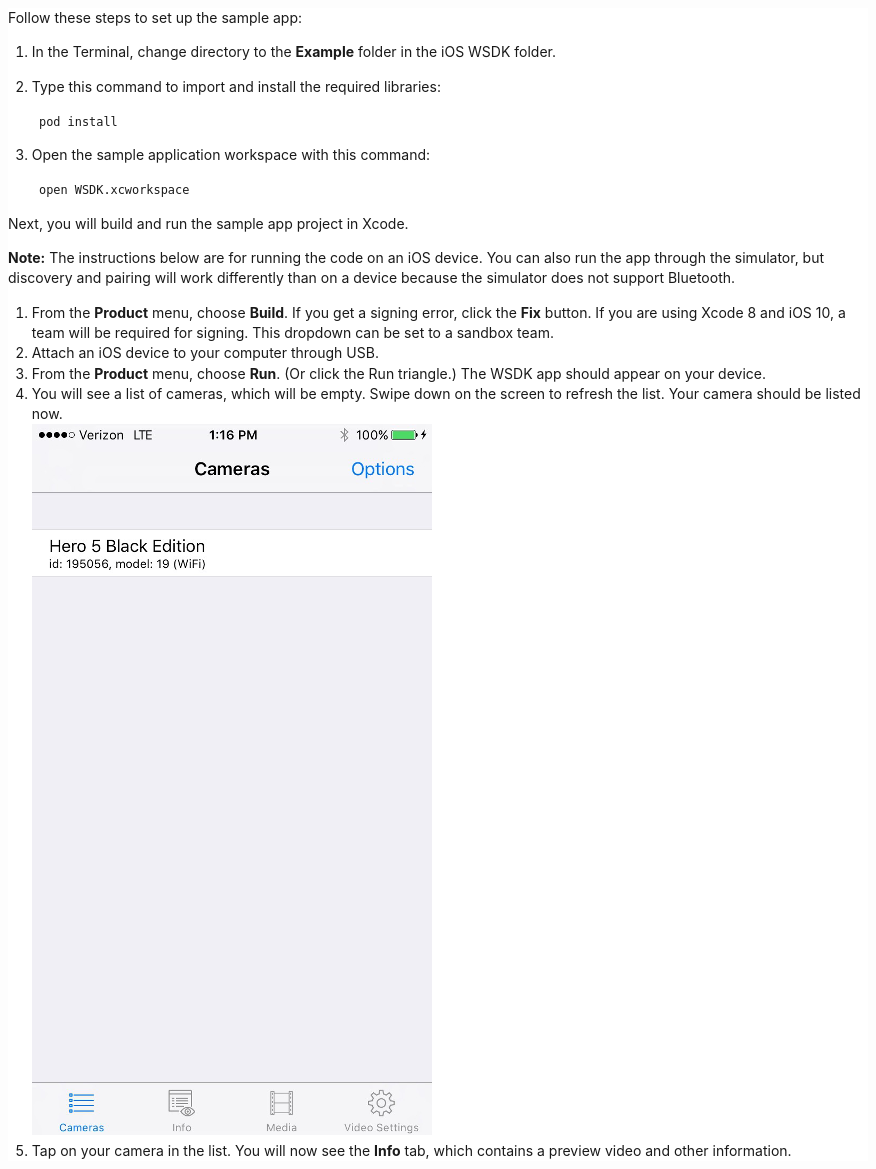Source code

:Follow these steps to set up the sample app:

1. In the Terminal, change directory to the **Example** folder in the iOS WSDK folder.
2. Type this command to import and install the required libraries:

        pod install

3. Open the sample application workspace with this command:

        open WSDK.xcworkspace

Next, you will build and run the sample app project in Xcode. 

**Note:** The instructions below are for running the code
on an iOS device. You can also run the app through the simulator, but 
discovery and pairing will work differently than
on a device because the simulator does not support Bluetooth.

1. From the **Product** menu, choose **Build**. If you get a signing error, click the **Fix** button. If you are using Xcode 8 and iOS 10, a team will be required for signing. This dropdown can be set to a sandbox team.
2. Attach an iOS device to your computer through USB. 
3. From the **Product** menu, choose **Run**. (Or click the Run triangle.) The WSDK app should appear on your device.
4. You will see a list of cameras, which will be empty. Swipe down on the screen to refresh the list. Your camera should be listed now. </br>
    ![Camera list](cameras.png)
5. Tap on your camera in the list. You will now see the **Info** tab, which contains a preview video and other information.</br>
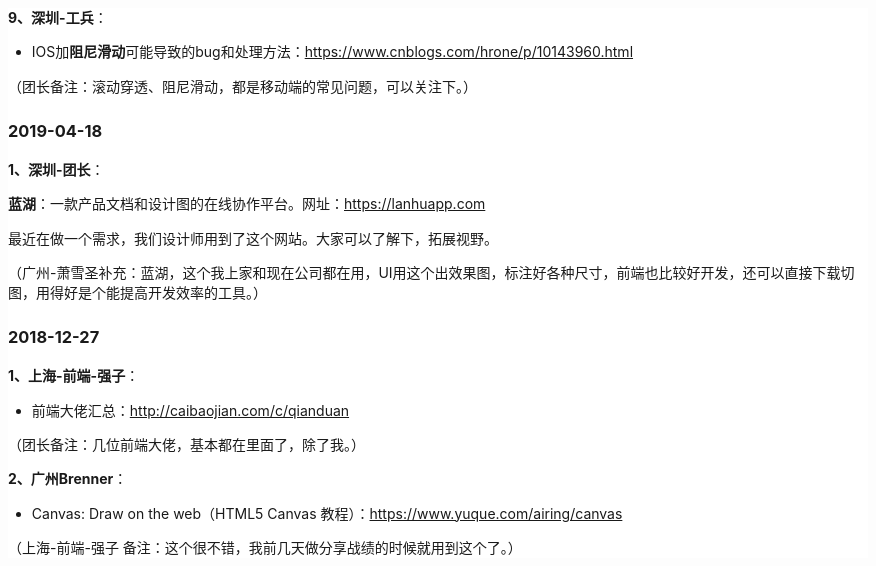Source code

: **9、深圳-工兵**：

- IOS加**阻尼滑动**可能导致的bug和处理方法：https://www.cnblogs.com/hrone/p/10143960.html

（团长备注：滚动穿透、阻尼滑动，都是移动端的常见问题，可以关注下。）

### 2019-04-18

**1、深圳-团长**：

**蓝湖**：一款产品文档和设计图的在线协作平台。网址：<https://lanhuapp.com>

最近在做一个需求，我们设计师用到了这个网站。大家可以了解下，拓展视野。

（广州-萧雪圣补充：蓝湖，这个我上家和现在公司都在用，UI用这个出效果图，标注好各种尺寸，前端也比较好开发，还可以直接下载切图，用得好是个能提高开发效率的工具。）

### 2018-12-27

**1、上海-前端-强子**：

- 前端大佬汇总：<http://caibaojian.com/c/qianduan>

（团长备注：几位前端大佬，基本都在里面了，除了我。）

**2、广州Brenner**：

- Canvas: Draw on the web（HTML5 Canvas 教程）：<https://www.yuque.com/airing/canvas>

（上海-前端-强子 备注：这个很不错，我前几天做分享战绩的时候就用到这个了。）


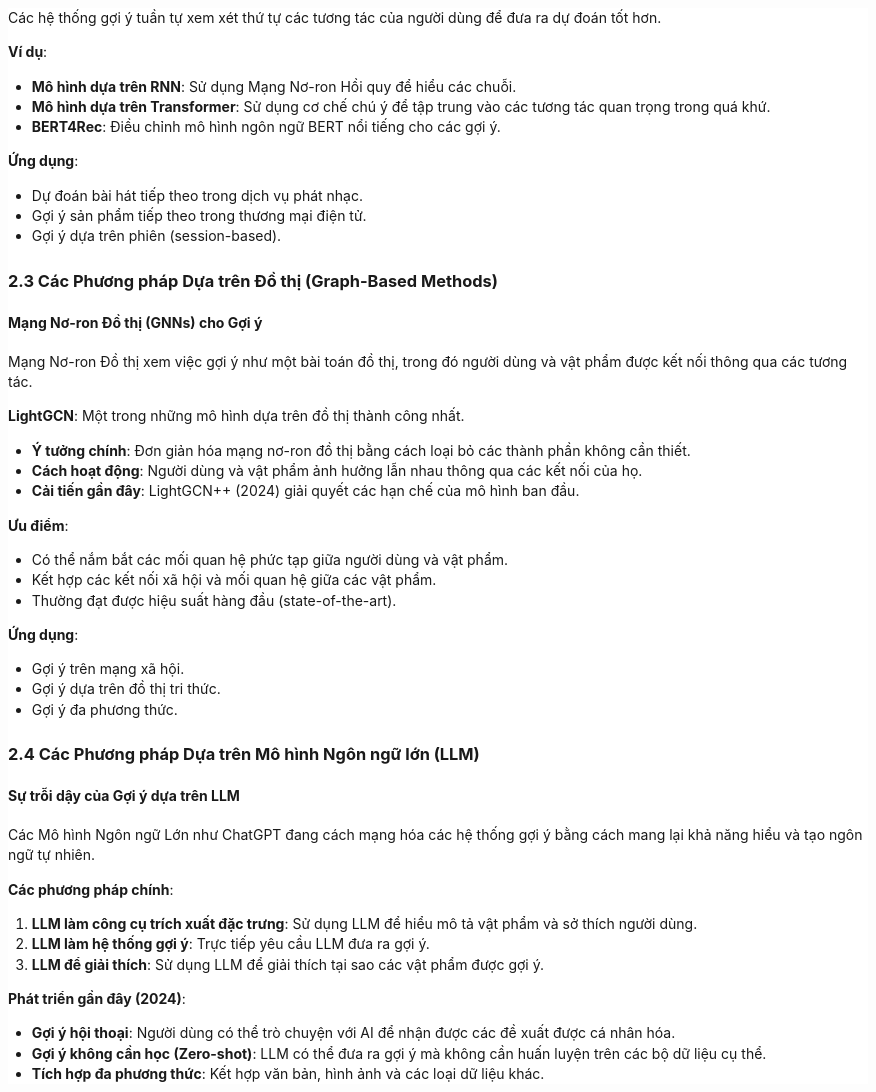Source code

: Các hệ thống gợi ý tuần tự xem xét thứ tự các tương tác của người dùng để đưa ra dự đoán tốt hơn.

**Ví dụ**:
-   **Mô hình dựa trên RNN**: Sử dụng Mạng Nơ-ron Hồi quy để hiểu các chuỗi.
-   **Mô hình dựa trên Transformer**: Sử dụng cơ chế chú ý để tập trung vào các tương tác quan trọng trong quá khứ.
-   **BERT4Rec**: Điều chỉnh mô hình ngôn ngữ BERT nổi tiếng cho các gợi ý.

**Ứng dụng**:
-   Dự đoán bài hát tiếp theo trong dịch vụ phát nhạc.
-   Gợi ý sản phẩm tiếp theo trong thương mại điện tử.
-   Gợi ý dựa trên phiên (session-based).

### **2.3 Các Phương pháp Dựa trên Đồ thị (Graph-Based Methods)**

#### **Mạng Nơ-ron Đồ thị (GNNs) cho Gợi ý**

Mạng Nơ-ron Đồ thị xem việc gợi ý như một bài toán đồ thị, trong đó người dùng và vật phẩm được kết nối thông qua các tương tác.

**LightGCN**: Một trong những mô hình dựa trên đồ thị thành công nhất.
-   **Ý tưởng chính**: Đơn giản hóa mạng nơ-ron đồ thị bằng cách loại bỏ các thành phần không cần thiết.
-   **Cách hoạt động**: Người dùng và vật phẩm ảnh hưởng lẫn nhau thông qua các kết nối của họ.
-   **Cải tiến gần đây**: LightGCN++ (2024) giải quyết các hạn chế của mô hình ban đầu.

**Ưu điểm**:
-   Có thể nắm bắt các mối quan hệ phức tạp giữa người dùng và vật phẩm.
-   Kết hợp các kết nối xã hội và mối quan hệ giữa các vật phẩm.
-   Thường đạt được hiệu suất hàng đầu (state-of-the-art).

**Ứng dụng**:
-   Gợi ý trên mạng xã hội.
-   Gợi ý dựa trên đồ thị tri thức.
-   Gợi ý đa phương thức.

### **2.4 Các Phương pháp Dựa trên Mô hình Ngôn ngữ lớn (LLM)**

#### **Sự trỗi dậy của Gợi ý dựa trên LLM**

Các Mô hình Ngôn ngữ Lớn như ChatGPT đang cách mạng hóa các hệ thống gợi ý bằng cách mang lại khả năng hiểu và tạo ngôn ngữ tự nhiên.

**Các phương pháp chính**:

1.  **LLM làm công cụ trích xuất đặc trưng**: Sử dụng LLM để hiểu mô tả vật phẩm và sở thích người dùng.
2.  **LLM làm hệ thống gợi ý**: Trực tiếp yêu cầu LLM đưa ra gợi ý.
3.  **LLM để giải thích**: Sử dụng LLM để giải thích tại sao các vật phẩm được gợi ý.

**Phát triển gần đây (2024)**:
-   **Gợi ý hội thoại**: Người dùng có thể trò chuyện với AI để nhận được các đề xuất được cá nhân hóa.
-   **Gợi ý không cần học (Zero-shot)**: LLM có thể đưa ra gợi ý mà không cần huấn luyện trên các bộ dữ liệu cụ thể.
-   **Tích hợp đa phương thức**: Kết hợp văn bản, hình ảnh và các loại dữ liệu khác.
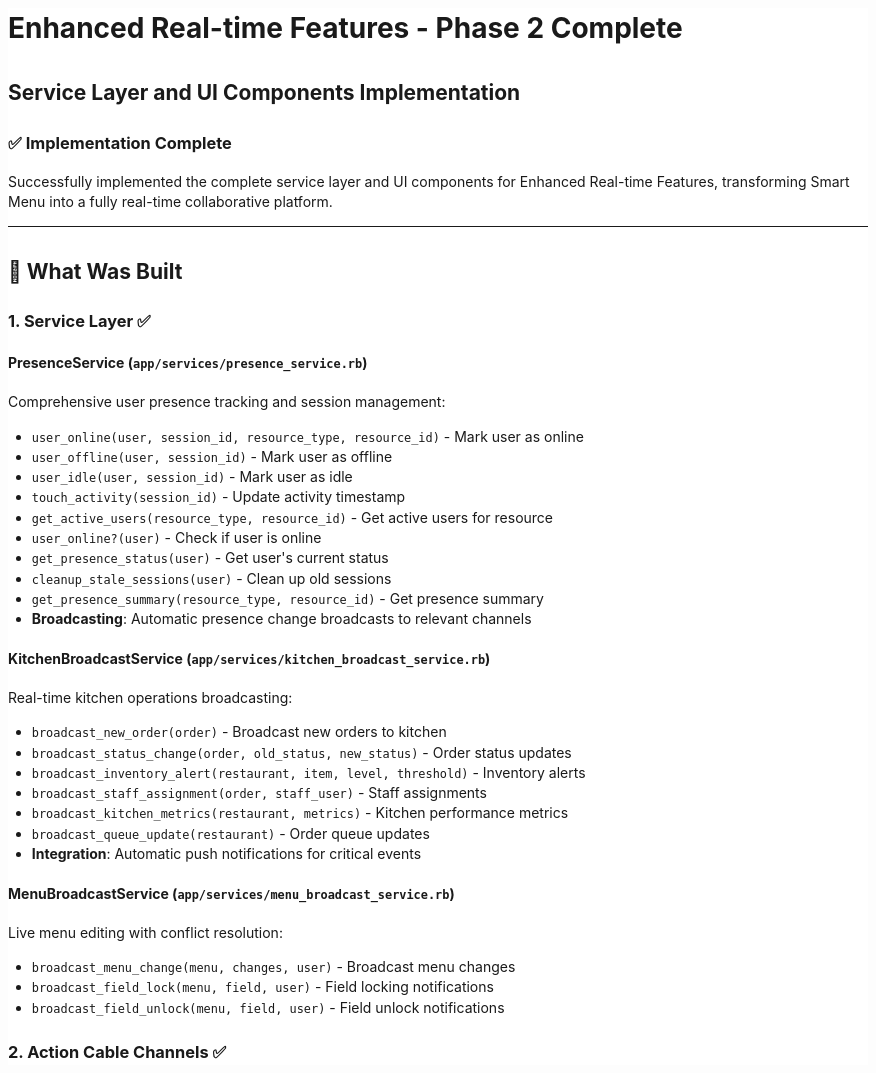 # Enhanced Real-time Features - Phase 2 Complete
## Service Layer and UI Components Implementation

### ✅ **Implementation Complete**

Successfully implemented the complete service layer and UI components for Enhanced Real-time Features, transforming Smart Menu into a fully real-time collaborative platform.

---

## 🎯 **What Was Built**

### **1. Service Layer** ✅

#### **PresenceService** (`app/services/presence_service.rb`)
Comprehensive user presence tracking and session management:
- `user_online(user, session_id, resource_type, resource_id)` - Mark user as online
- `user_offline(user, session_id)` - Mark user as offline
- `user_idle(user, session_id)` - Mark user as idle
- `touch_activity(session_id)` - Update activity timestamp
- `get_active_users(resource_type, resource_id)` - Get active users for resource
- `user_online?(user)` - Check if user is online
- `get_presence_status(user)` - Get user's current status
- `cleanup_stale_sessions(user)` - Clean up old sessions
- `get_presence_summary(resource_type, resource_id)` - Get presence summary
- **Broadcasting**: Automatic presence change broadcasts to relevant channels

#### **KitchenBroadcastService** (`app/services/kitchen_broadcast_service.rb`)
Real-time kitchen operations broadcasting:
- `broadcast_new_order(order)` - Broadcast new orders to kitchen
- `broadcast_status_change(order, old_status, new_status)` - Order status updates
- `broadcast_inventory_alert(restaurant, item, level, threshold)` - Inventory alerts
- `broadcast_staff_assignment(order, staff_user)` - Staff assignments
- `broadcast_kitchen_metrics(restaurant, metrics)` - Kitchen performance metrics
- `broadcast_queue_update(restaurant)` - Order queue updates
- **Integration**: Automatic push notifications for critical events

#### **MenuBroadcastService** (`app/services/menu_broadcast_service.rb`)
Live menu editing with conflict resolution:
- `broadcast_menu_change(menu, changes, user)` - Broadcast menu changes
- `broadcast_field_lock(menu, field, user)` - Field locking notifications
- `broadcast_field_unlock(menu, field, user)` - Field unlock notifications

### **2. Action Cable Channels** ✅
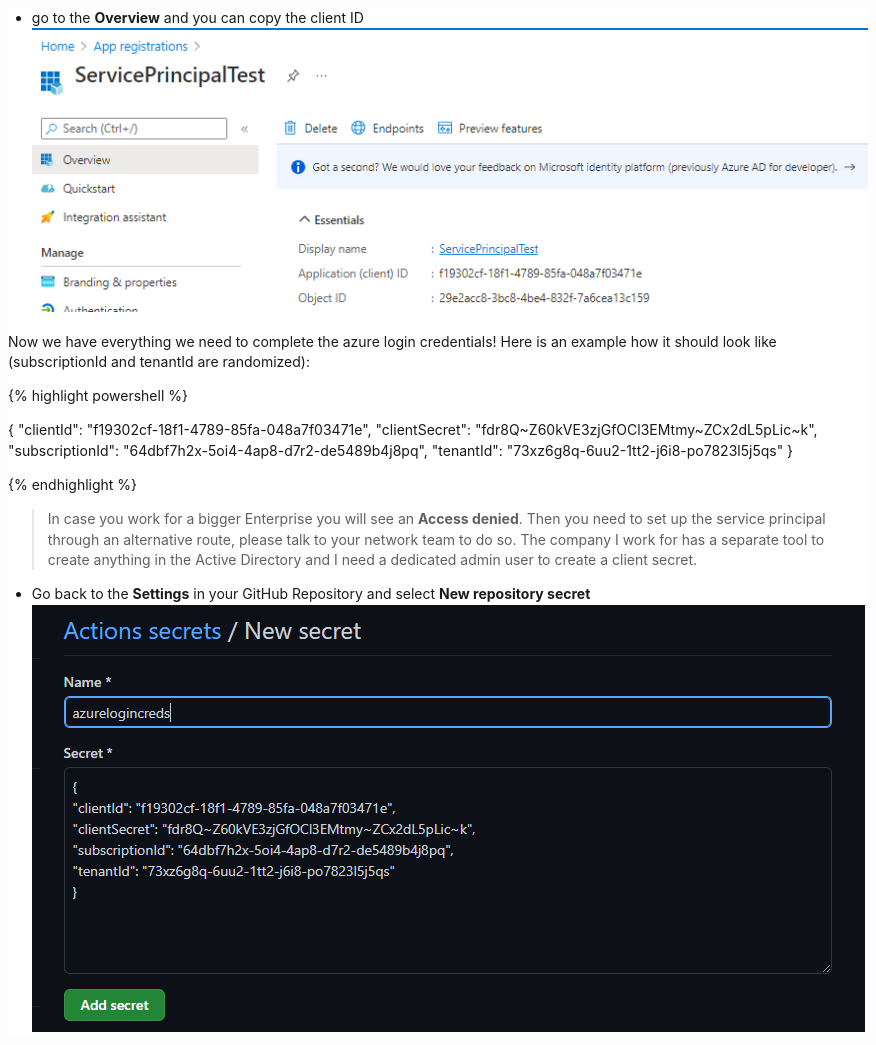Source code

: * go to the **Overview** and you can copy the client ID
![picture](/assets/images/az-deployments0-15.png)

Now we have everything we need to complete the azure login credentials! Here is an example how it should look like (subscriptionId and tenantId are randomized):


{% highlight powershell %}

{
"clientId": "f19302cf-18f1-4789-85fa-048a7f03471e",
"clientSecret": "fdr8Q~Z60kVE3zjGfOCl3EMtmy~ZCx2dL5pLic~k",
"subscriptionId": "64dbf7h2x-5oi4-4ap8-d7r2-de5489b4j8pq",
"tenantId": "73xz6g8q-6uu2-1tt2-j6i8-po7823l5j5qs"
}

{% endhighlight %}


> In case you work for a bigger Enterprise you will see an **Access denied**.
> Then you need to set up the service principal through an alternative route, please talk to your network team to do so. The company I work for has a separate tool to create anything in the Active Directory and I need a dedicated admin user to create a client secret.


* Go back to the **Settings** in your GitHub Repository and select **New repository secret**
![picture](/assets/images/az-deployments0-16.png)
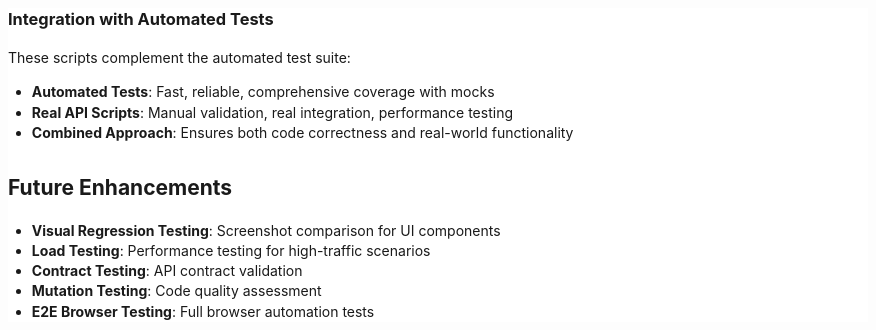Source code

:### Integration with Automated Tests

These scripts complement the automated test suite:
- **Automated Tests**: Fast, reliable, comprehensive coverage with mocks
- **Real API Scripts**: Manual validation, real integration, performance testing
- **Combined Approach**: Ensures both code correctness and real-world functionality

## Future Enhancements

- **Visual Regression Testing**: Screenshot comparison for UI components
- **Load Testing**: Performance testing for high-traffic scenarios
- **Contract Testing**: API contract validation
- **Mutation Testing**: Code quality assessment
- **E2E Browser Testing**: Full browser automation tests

### Instructions for the task
Scan the material above for the string "liệu" and return the lines that hold it.

### Output below
-   **Gợi ý không cần học (Zero-shot)**: LLM có thể đưa ra gợi ý mà không cần huấn luyện trên các bộ dữ liệu cụ thể.
-   **Tích hợp đa phương thức**: Kết hợp văn bản, hình ảnh và các loại dữ liệu khác.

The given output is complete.